Question

karen has a bag with 8 balls numbered 1 through 8. she is playing a game of chance. this game is this: karen chooses one ball from the bag at random. she wins $1 if the number 1 is selected, $2 if the number 2 is selected, $3 if the number 3 is selected, $4 if the number 4 is selected, and $5 if the number 5 is selected. she loses $7 if 6, 7, or 8 is selected. (a) find the expected value of playing the game. dollars (b) what can karen expect in the long run, after playing the game many times? (she replaces the ball in the bag each time.) karen can expect to gain money. she can expect to win dollars per selection. karen can expect to lose money. she can expect to lose dollars per selection. karen can expect to break even (neither gain nor lose money).

Explanation:

Step1: Define probabilities and pay - offs

The probability of selecting each ball is $P(X = i)=\frac{1}{8}$ for $i = 1,2,\cdots,8$. The pay - offs are: $x_1 = 1$, $x_2 = 2$, $x_3 = 3$, $x_4 = 4$, $x_5 = 5$, $x_6=-7$, $x_7=-7$, $x_8=-7$.
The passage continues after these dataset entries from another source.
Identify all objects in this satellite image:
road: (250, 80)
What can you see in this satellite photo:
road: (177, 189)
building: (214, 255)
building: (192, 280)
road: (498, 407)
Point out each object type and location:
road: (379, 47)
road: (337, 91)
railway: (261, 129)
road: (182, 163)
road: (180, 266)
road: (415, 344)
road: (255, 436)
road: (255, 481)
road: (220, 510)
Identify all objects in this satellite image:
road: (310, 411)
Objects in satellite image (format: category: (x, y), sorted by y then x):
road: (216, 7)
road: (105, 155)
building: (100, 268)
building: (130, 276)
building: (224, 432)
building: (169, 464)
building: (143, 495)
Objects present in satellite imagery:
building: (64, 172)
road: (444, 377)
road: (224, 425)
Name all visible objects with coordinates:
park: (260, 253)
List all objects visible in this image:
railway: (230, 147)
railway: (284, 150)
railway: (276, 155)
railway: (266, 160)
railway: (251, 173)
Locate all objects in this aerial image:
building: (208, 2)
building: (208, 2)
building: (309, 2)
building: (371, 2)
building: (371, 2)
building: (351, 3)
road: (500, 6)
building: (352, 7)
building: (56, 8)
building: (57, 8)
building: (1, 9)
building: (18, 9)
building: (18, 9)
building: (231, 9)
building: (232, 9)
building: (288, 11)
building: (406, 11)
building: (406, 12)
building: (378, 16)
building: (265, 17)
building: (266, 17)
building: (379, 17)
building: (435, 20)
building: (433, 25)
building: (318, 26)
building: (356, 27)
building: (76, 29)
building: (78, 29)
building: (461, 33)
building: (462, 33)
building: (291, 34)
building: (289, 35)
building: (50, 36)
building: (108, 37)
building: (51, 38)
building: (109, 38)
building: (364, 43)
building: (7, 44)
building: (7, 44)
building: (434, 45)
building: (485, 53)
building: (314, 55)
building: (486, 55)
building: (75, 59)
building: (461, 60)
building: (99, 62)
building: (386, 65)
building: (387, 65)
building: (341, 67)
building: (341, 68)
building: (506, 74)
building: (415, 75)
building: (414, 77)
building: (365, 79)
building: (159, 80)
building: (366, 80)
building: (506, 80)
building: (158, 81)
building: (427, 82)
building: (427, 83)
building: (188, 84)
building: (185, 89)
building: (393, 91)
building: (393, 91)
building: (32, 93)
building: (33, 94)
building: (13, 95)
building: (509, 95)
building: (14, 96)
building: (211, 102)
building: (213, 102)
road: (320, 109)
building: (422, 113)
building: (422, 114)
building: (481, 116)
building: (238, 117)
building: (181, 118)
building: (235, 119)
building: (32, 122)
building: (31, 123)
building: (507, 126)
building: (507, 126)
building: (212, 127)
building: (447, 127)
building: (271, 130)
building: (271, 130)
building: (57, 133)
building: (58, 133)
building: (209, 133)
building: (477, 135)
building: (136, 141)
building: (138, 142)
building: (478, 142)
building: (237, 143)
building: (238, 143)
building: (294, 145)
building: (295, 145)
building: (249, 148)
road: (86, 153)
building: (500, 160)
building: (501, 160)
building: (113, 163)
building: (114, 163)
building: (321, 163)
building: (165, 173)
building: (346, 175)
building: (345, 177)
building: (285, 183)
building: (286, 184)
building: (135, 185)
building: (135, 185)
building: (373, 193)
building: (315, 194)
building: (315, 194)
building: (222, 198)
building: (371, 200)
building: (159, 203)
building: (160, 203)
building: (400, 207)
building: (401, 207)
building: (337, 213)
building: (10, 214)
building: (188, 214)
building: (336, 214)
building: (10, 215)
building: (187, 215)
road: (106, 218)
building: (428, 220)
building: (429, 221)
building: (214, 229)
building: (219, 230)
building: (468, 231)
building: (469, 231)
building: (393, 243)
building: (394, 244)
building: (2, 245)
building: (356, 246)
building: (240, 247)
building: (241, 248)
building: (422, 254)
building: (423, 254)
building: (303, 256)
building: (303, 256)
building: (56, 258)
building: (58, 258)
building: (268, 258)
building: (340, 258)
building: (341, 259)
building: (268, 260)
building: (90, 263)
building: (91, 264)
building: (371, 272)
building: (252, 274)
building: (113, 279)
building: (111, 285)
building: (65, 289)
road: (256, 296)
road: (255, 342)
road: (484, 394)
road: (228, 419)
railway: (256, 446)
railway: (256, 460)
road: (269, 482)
Step2: Use the expected - value formula

The expected value formula is $E(X)=\sum_{i = 1}^{n}x_iP(x_i)$.
\[

$$\begin{align*} E(X)&=(1\times\frac{1}{8})+(2\times\frac{1}{8})+(3\times\frac{1}{8})+(4\times\frac{1}{8})+(5\times\frac{1}{8})+(- 7\times\frac{3}{8})\\ &=\frac{1 + 2+3 + 4+5-21}{8}\\ &=\frac{15 - 21}{8}\\ &=-\frac{6}{8}\\ &=- 0.75 \end{align*}$$

\]

Answer:

(a) - 0.75
(b) Karen can expect to lose money. She can expect to lose 0.75 dollars per selection.